Per quanto attiene alla pena da comminare, si osserva innanzitutto che il prevenuto è gravato, con l'alias, da un precedente di condanna recente e che la recidiva è correttamente contestata.

E' possibile concedere le attenuanti generiche tenuto conto della situazione di notevole difficoltà nella quale si trova l'imputato, della pena edittale notevolmente elevata per un fatto connotato da scarsa rilevanza sotto il profilo economico e dannoso.
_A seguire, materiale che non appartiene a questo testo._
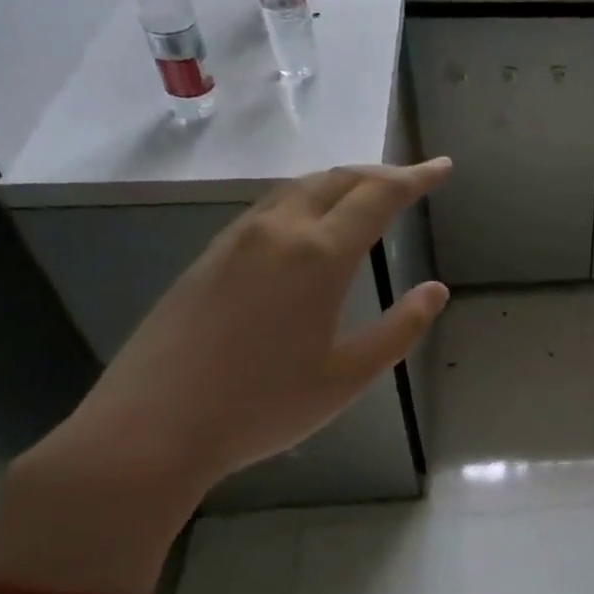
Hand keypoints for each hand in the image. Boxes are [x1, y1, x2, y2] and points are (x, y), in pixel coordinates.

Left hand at [0, 161, 451, 593]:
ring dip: (340, 183)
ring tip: (367, 196)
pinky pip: (269, 209)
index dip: (415, 177)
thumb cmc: (263, 406)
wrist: (151, 428)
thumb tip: (436, 291)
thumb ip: (400, 329)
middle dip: (380, 173)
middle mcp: (276, 231)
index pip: (378, 196)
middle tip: (411, 180)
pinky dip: (305, 201)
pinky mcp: (208, 257)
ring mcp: (235, 240)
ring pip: (298, 189)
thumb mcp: (348, 376)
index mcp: (318, 255)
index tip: (442, 166)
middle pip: (336, 179)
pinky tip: (310, 228)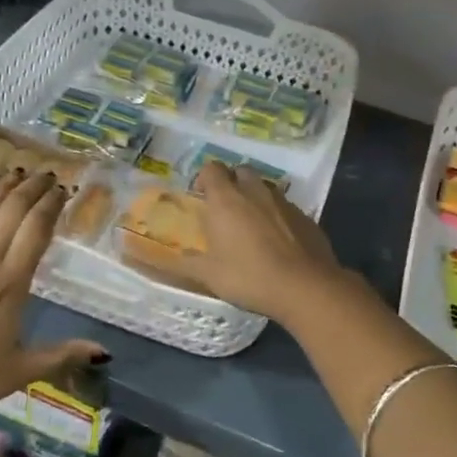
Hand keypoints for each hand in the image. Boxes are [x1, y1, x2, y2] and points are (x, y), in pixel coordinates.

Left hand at [0, 172, 105, 427]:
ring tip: (15, 172)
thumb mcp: (20, 371)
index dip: (51, 205)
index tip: (63, 190)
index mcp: (12, 283)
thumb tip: (105, 351)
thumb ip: (62, 354)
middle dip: (32, 188)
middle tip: (45, 174)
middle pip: (12, 211)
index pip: (37, 230)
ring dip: (0, 186)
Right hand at [171, 162, 353, 325]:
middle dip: (232, 183)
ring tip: (251, 226)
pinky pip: (285, 207)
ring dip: (255, 198)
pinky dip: (277, 216)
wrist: (305, 287)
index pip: (212, 168)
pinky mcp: (306, 217)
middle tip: (226, 209)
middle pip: (241, 171)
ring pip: (265, 188)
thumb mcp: (208, 275)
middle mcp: (255, 191)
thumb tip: (150, 259)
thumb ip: (180, 264)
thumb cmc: (249, 276)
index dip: (204, 178)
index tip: (201, 197)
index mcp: (227, 199)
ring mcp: (284, 202)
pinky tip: (277, 241)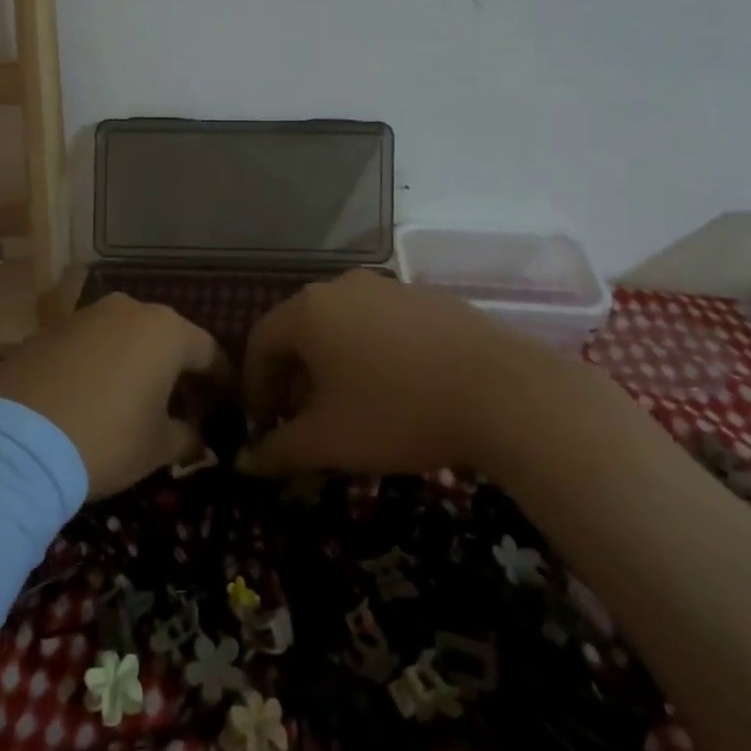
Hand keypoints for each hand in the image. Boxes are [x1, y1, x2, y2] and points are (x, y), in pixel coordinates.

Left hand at [0, 293, 222, 496]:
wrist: (16, 440)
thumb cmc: (106, 438)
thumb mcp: (157, 447)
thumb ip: (187, 438)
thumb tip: (199, 442)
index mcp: (166, 331)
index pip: (209, 352)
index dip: (221, 383)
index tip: (225, 408)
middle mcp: (128, 309)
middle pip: (167, 339)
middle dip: (178, 372)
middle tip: (184, 409)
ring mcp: (85, 315)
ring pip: (126, 337)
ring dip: (137, 365)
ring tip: (136, 402)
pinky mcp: (49, 329)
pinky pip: (90, 344)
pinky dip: (101, 365)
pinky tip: (94, 396)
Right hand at [237, 269, 597, 478]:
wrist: (504, 392)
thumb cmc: (397, 412)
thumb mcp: (328, 440)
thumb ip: (278, 451)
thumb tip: (245, 463)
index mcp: (308, 311)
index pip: (260, 342)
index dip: (254, 387)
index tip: (263, 427)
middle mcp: (342, 287)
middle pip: (299, 331)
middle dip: (292, 379)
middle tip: (301, 422)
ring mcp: (389, 288)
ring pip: (341, 326)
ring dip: (330, 366)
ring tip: (347, 408)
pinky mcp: (428, 298)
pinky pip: (380, 324)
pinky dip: (369, 354)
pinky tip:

Tali attenuanti sono da valutare in equivalenza con la recidiva contestata.

Valutati gli elementi di cui all'art. 133 c.p., ed in particolare il dolo che ha mosso il prevenuto, la condotta tenuta, di minimo impatto lesivo, la situazione complessiva del prevenuto, si reputa equa la pena, negli stretti minimi edittali, di:

minimo pena per la rapina consumata: 5 anni (mesi 60) di reclusione ed euro 1.200 di multa;
riduzione per il tentativo non nella massima estensione tenuto conto della condotta: mesi 30 di reclusione ed euro 600,00 di multa;
aumento per la continuazione con gli altri due reati di tre mesi ciascuno (aggressione violenta al padre dei ragazzi nonché alle FFOO con pugni al volto): mesi 36 di reclusione ed euro 600,00 di multa;
riduzione di un terzo per il rito: mesi 24 (anni due) di reclusione ed euro 400,00 di multa.
Alla declaratoria di penale responsabilità consegue la condanna al pagamento delle spese processuali e di legge.

Non sussistono le condizioni per la concessione dei benefici: né la sospensione condizionale della pena (in ragione della condotta tenuta anche dopo i fatti per i quali si procede e comunque della totale assenza di elementi in forza dei quali poter presumere che il soggetto si asterrà in futuro dal commettere ulteriori delitti) né la conversione in pene sostitutive (a prescindere dall'assenza dell'imputato in aula al momento della lettura del dispositivo ed anche dalla mancanza di idonea procura speciale in capo al difensore, si osserva come siano evidenti nel caso in esame gli elementi negativi di cui all'art. 58 comma 1 della l. 689/81 come recentemente riformata).

Il dispositivo viene integrato con l'inserimento del CUI (non indicato nel capo di imputazione) essendo emerso in sede di convalida che l'imputato ha mentito sul nominativo fornito alle FFOO. Gli atti sono stati già trasmessi in Procura (e comunque al momento della dichiarazione era evidentemente presente in aula il VPO) per la relativa notizia di reato.

P.Q.M.
Visti gli artt. 438 - 533 - 535 c.p.p. dichiara SU.MI., (...), responsabile dei reati a lui ascritti unificati sotto il vincolo della continuazione e, concesse le attenuanti generiche equivalenti alla recidiva contestata, applicata la riduzione per il rito, lo condanna alla pena di due anni di reclusione ed euro 400,00 di multa, oltre al pagamento delle spese processuali.

Così deciso in Genova il 13 settembre 2023.

Depositata in Cancelleria il 14 settembre 2023.